▶ **TASK BRIEF**
Each entry in the block below needs to be copied out exactly.

Stored data entries
-------------------------

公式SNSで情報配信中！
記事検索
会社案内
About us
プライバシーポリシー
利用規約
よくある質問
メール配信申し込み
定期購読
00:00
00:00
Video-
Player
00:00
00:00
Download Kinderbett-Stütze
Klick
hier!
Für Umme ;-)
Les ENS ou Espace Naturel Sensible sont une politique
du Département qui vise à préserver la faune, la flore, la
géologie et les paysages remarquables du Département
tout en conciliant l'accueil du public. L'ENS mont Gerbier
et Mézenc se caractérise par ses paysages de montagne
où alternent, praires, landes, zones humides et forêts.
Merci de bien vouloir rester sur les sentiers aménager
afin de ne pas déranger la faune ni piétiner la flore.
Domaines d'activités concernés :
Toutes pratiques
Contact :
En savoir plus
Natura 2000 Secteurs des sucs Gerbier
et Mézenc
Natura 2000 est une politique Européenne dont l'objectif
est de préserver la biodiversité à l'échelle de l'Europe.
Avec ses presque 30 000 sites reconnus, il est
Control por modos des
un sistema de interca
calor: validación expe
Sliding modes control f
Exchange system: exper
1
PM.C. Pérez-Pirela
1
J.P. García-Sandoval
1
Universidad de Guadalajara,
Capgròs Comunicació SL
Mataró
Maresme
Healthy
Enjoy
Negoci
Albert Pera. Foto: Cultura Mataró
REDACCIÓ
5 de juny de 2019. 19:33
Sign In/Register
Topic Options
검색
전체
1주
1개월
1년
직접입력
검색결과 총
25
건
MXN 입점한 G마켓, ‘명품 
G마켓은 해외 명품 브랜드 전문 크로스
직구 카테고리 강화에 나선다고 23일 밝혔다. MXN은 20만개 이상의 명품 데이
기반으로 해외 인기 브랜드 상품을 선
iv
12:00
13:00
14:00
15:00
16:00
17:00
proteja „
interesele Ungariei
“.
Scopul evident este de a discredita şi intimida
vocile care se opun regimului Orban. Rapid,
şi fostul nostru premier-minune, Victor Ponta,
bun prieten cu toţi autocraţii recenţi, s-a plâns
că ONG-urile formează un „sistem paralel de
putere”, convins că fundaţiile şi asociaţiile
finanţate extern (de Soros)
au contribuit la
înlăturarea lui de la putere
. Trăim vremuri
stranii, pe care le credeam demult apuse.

-------------------------

▶ **RESPONSE TO THIS EXERCISE**
公式SNSで情報配信中！
記事検索
会社案内
About us
プライバシーポリシー
利用規約
よくある質問
メール配信申し込み
定期購読
00:00
00:00
Video-
Player
00:00
00:00
Download Kinderbett-Stütze
Klick
hier!
Für Umme ;-)
Les ENS ou Espace Naturel Sensible sont une politique
du Département qui vise à préserver la faune, la flore, la
géologie et les paysages remarquables du Département
tout en conciliant l'accueil du public. L'ENS mont Gerbier
et Mézenc se caractérise par ses paysages de montagne
où alternent, praires, landes, zones humides et forêts.
Merci de bien vouloir rester sur les sentiers aménager
afin de ne pas déranger la faune ni piétiner la flore.
Domaines d'activités concernés :
Toutes pratiques
Contact :
En savoir plus
Natura 2000 Secteurs des sucs Gerbier
et Mézenc
Natura 2000 est une politique Européenne dont l'objectif
est de préserver la biodiversité à l'échelle de l'Europe.
Avec ses presque 30 000 sites reconnus, il est
Control por modos des
un sistema de interca
calor: validación expe
Sliding modes control f
Exchange system: exper
1
PM.C. Pérez-Pirela
1
J.P. García-Sandoval
1
Universidad de Guadalajara,
Capgròs Comunicació SL
Mataró
Maresme
Healthy
Enjoy
Negoci
Albert Pera. Foto: Cultura Mataró
REDACCIÓ
5 de juny de 2019. 19:33
Sign In/Register
Topic Options
검색
전체
1주
1개월
1년
직접입력
검색결과 총
25
건
MXN 입점한 G마켓, ‘명품 
G마켓은 해외 명품 브랜드 전문 크로스
직구 카테고리 강화에 나선다고 23일 밝혔다. MXN은 20만개 이상의 명품 데이
기반으로 해외 인기 브랜드 상품을 선
iv
12:00
13:00
14:00
15:00
16:00
17:00
proteja „
interesele Ungariei
“.
Scopul evident este de a discredita şi intimida
vocile care se opun regimului Orban. Rapid,
şi fostul nostru premier-minune, Victor Ponta,
bun prieten cu toţi autocraţii recenţi, s-a plâns
că ONG-urile formează un „sistem paralel de
putere”, convins că fundaţiile şi asociaţiile
finanţate extern (de Soros)
au contribuit la
înlăturarea lui de la putere
. Trăim vremuri
stranii, pe care le credeam demult apuse.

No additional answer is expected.